That prospective payment system went into effect in 2011. It was expected to reduce provider incentives that may have encouraged overuse of the drugs.
“We recognize that CMS faced numerous challenges when developing the bundled (end-stage renal disease prospective payment system),” the inspector general's office stated in the report. “CMS was required to balance the needs of highly vulnerable beneficiaries with those of the dialysis industry, in which a small number of for-profit companies own the majority of facilities.”
The base payment was established with utilization data on those drugs from 2007. However, usage of the anemia management drugs has dropped since then. Along with the changes to the payment model in 2011, the Food and Drug Administration also that year recommended more conservative dosing of Epogen and Aranesp due to concerns about increased risks of cardiovascular events.

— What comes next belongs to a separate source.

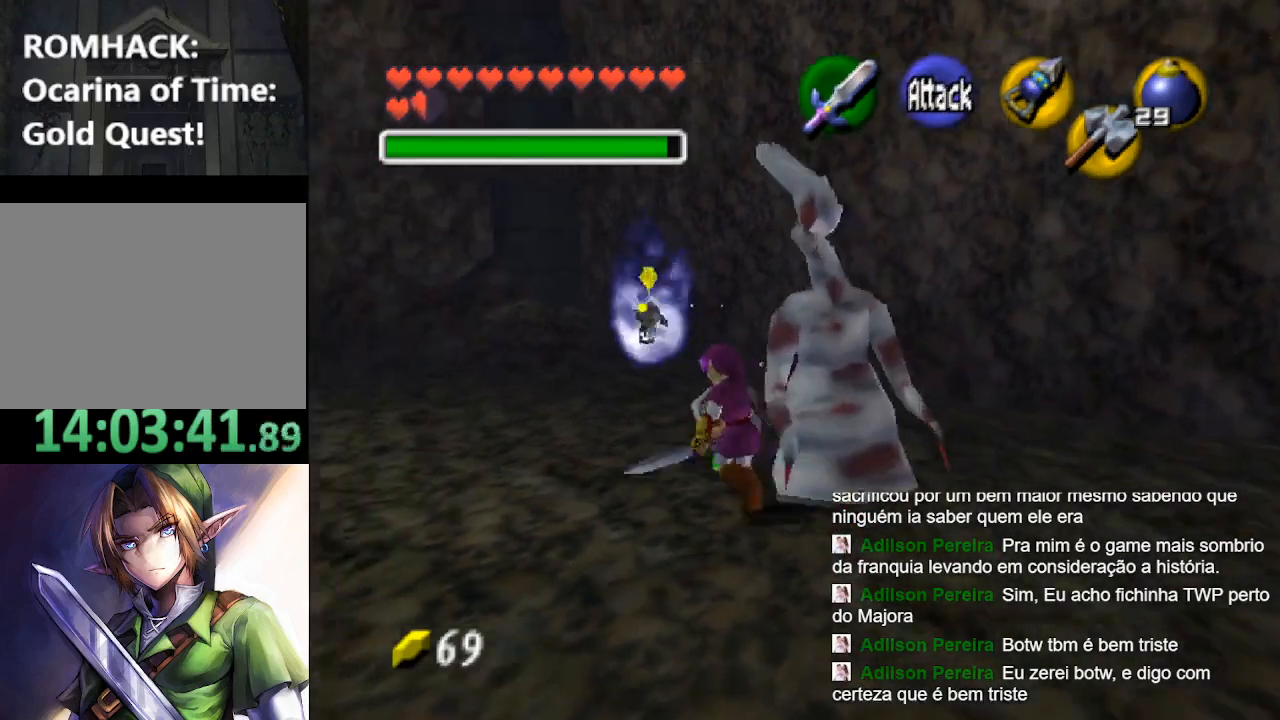
{"buttons": [], "left_stick": "up", "right_stick": "center", "events": [[200, "left_stick", "up"]]}
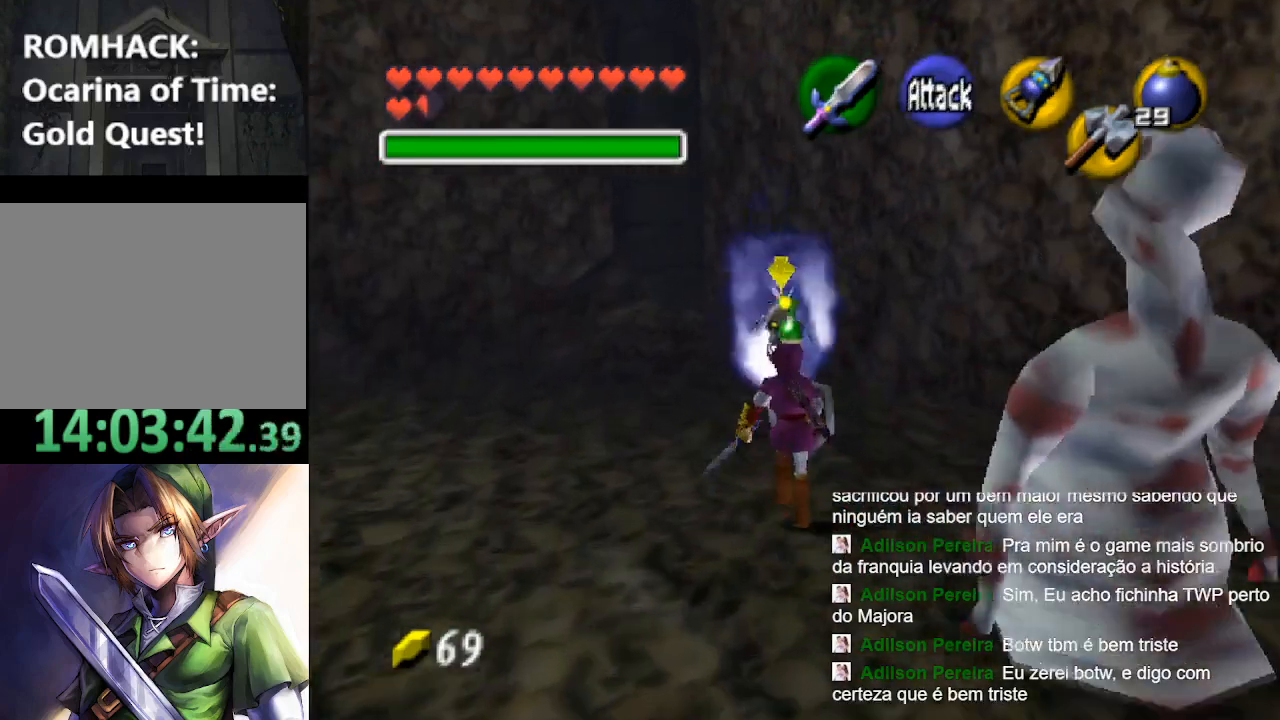
{"buttons": ["R1"], "left_stick": "down", "right_stick": "center", "events": [[67, "R1", "down"], [300, "left_stick", "down-left"], [467, "left_stick", "down"]]}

Utilization of Epogen fell 22% from 2007 to 2011, while Aranesp usage dropped by 62%.
“During (calendar year) 2011, the average per-treatment utilization of these anemia management drugs was generally significantly less than the quantities of these drugs reflected in the base rate,” the inspector general's office said.
The report recommended the CMS adjust the bundled base rate in order to address decreased utilization of the four drugs, remind dialysis providers to ensure the accuracy of the claims, and develop new policies that track drug waste and overfill on end-stage renal disease claims.
The CMS said it agreed with the recommendations and would issue a proposed rule reducing the base rate payment for end-stage renal disease services in 2014.
Legislation passed in December requires the CMS to amend the base rate to better reflect changes in the utilization of these drugs. The Government Accountability Office released a report in December that recommended the CMS recalculate payments to dialysis providers. Its findings were similar to the inspector general's office, reporting that the CMS could have saved up to $880 million in 2011 if the payments reflected current prescribing trends.